=== Passage ===
In 1999, Secrets & Lies was listed as the 40th-best British film of the 20th century on a list compiled by the British Film Institute.

===Accolades===

| Award | Date of ceremony | Category | Recipient(s) | Result | Ref(s) |
| AACTA Awards | 1997 | Best Foreign Film | Simon Channing Williams | Won |  |
| Academy Awards | 24 March 1997 | Best Actress in a Leading Role | Brenda Blethyn | Nominated |  |
| Best Actress in a Supporting Role | Marianne Jean-Baptiste | Nominated |
| Best Director | Mike Leigh | Nominated |
| Best Picture | Simon Channing Williams | Nominated |
| Best Writing, Screenplay Written Directly for the Screen | Mike Leigh | Nominated |
| British Academy Film Awards | 29 April 1997 | Best Actor in a Leading Role | Timothy Spall | Nominated |  |
| Best Actress in a Leading Role | Brenda Blethyn | Won |
| Best Actress in a Supporting Role | Marianne Jean-Baptiste | Nominated |
| Best British Film | Mike Leigh Simon Channing Williams | Won |
| Best Direction | Mike Leigh | Nominated |
| Best Film | Mike Leigh Simon Channing Williams | Nominated |
| Best Original Screenplay | Mike Leigh | Won |
| Boston Society of Film Critics | 13 December 1996 | Best Actress | Brenda Blethyn | Won |  |
| Best Director | Mike Leigh | Won |
| Cannes Film Festival | 9–20 May 1996 | Best Actress | Brenda Blethyn | Won |  |
| Palme d'Or | Mike Leigh | Won |
| Prize of the Ecumenical Jury | Mike Leigh | Won |
| César Awards | 8 February 1997 | Best Foreign Film | Mike Leigh | Nominated |  |
| Chicago Film Critics Association | 10 March 1997 | Best Actress | Brenda Blethyn | Nominated |  |
| Best Director | Mike Leigh | Nominated |
| Best Film | Secrets & Lies | Nominated |
| Directors Guild of America | 8 March 1997 | Outstanding Directorial Achievement in Motion Pictures | Mike Leigh | Nominated |  |
| Empire Awards | 5 March 1997 | Best Actress | Brenda Blethyn | Won |  |
| European Film Awards | 8 November 1996 | Best Film | Simon Channing Williams | Nominated |  |
| Florida Film Critics Circle | 1996 | Best Actress | Brenda Blethyn | Runner-up |  |
| Golden Globe Awards | 19 January 1997 | Best Actress in a Motion Picture – Drama | Brenda Blethyn | Won |  |
| Best Supporting Actress – Motion Picture | Marianne Jean-Baptiste | Nominated |
| Best Motion Picture – Drama | Secrets & Lies | Nominated |
| Goya Awards | 25 January 1997 | Best European Film | Mike Leigh | Won |  |
| Humanitas Prize |  | Feature Film Category | Mike Leigh | Won |  |
| Independent Spirit Awards | 22 March 1997 | Best Foreign Film | Mike Leigh | Won |  |
| Silver Ribbon |  | Best Foreign Director | Mike Leigh | Won |  |
| London Film Critics Circle | 2 March 1997 | Actor of the Year | Timothy Spall | Nominated |  |
| British Actress of the Year | Brenda Blethyn | Won |
| Director of the Year | Mike Leigh | Won |
| Film of the Year | Secrets & Lies | Won |
| Los Angeles Film Critics Association | December 1996 | Best Actress | Brenda Blethyn | Won |  |
| Best Director | Mike Leigh | Won |
| Best Film | Secrets & Lies | Won |
| National Board of Review | 9 December 1996 | Best Film and Top Ten Films | Secrets & Lies | Won |  |
| National Society of Film Critics | 5 January 1997 | Best Actress | Brenda Blethyn | Nominated |  |
| Best Director | Mike Leigh | Nominated |
| Best Film | Secrets & Lies | Nominated |
| Satellite Awards | 15 January 1997 | Best Actress – Motion Picture | Brenda Blethyn | Nominated |  |
| Best Director | Mike Leigh | Nominated |
| Best Motion Picture – Drama | Simon Channing Williams | Nominated |
| Screen Actors Guild | 22 February 1997 | Outstanding Performance by a Female Actor in a Leading Role | Brenda Blethyn | Nominated |  |
| Writers Guild of America | 16 March 1997 | Best Original Screenplay | Mike Leigh | Nominated |  |

==Positive pickets==
This film was the subject of "positive pickets" by the adult adoptee rights organisation Bastard Nation, which used it as a vehicle to raise awareness of sealed birth records in the United States and Canada.

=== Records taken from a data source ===
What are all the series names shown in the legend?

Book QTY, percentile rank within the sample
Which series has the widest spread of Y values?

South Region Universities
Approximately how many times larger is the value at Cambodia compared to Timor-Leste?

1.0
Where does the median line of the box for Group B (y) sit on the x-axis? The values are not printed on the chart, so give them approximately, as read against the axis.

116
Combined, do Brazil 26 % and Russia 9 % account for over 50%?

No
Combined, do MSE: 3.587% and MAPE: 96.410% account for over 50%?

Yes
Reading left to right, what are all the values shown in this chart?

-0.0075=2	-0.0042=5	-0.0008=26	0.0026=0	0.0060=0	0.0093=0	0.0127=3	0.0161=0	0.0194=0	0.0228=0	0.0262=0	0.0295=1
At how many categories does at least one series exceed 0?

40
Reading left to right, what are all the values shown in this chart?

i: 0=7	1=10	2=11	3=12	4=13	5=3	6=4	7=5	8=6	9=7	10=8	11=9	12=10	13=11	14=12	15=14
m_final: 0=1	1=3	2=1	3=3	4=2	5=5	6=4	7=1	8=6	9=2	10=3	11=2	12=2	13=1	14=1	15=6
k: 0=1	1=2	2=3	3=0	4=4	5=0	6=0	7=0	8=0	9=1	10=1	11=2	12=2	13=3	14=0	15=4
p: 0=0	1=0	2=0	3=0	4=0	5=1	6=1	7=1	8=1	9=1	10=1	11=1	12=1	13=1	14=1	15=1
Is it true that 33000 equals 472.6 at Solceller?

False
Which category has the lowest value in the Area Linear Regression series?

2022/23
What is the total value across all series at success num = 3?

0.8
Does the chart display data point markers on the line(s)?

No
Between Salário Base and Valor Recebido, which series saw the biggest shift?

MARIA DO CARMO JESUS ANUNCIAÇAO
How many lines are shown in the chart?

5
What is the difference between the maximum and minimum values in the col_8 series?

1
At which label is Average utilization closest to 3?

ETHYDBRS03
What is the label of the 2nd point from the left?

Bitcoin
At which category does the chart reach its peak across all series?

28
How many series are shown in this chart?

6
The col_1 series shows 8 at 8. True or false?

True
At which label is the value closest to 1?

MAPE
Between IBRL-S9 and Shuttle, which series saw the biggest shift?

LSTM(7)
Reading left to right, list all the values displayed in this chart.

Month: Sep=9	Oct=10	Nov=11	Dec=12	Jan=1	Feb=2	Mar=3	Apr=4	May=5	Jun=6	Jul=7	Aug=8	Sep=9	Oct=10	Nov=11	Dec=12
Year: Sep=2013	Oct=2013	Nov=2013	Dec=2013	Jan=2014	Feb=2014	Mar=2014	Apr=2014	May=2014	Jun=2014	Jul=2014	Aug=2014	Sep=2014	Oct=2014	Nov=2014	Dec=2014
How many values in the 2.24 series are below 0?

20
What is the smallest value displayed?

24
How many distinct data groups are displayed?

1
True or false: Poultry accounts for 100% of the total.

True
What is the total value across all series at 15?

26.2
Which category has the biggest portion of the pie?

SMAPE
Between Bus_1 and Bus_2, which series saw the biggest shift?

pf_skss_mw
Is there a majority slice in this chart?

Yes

=== Required work ===
In the passage about Secrets & Lies, where did the British Film Institute's 1999 list rank the film among British films of the 20th century? You won't need the items for any of this.

=== Expected answer ===
40th-best